Page MenuHomePhabricator

Implement secondary schemas for joining Jade data to other tables
Closed, ResolvedPublic

Description

These secondary schemas are intended to help in using Jade data for filtering RecentChanges.

Revisions and Commits

Event Timeline

See https://phabricator.wikimedia.org/search/query/zFcopzzmzOG./#R for a bunch of commits representing work that had already been done to develop these schemas.

Dropping my notes here on the current state of the secondary integrations.
We will need to do some refactoring due to our new jsonschema for Jade Entity / proposals, specifically doing some application level handling of facets.

Also note all of these hooks are currently disabled due to the failing tests related to our updated jsonschema.

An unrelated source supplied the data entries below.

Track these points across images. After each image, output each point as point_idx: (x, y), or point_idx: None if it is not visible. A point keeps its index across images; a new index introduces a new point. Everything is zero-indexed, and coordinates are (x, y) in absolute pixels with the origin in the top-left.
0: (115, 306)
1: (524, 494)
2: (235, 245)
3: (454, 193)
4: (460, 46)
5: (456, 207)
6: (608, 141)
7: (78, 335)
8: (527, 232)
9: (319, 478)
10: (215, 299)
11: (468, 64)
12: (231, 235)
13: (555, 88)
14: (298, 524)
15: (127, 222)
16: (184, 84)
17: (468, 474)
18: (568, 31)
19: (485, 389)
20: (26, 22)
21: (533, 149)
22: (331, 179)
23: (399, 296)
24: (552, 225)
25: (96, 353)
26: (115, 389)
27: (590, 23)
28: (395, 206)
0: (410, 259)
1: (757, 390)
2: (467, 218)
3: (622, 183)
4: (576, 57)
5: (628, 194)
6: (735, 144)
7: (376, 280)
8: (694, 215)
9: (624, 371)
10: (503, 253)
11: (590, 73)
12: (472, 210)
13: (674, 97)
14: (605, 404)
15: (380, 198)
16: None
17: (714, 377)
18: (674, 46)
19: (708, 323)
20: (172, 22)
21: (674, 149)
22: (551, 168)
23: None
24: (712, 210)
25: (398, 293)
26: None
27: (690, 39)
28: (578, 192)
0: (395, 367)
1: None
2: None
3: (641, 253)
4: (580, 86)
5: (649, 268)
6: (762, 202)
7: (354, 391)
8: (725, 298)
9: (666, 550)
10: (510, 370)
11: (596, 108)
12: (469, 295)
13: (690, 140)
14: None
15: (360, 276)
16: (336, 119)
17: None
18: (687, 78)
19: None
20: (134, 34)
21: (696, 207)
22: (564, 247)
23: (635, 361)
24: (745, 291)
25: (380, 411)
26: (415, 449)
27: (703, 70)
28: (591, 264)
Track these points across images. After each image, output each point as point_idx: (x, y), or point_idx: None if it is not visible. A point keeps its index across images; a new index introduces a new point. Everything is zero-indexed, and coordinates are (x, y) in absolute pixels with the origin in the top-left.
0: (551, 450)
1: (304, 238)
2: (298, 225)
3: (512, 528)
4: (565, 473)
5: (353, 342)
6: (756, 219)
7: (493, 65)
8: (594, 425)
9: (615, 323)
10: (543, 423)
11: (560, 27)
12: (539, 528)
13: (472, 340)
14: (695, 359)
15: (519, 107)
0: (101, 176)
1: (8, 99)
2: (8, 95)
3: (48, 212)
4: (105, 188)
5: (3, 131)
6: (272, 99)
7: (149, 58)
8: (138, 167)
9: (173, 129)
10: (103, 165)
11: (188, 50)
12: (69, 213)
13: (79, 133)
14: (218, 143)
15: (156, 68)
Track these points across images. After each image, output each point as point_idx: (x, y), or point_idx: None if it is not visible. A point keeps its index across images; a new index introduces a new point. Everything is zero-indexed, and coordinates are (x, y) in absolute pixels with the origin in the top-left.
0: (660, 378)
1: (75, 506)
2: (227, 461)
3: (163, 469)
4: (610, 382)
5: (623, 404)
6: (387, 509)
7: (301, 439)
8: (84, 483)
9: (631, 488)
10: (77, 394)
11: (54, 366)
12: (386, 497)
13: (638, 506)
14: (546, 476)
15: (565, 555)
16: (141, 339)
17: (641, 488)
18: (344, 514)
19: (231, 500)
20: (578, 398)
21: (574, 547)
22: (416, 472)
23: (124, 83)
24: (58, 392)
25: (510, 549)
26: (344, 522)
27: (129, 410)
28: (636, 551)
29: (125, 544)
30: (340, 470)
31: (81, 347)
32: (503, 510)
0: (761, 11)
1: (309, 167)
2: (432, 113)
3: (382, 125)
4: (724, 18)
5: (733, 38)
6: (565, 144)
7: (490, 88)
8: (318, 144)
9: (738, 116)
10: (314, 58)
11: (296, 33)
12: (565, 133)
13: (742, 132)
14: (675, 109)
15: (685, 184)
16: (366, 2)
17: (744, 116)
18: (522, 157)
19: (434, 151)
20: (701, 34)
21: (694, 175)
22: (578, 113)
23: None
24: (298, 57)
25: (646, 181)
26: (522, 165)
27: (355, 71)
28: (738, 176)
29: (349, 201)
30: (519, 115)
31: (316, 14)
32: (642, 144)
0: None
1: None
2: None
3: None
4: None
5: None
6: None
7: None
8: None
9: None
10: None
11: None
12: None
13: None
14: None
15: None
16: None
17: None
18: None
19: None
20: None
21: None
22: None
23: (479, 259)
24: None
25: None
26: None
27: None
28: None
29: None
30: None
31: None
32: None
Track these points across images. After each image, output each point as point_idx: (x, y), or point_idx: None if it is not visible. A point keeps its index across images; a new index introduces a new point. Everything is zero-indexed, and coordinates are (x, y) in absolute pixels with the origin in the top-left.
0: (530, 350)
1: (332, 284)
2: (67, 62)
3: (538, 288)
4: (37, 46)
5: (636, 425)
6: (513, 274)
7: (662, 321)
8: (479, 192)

Right now, there are two link tables that contain summarized data about an entity.
The link tables are currently managed via hooks:

  • DatabaseSchemaHooks
    • LoadExtensionSchemaUpdates
      • Fired when MediaWiki is updated to allow Jade extension to update the database. We add two tables to the db and set a couple of indexes on each table.
      • Table: jade_diff_judgment
      • Table: jade_revision_judgment
  • LinkTableHooks
    • PageContentInsertComplete
      • Occurs after a new article is created. Updates link tables after a new entity page is inserted.
    • ArticleDeleteComplete
      • Removes link when an entity page is deleted.
    • ArticleUndelete
      • Restores link when an entity page is undeleted.
  • LinkSummaryHooks
    • PageContentSaveComplete
      • Occurs after the save page request has been processed. This mostly updates the ‘summary’ data in the link tables.
      • Summary data is the “preferred” proposal data
  • MoveHooks
    • MovePageIsValidMove
      • Specify whether a page can be moved for technical reasons. Right now only checking to make sure pages stay under the Jade namespace.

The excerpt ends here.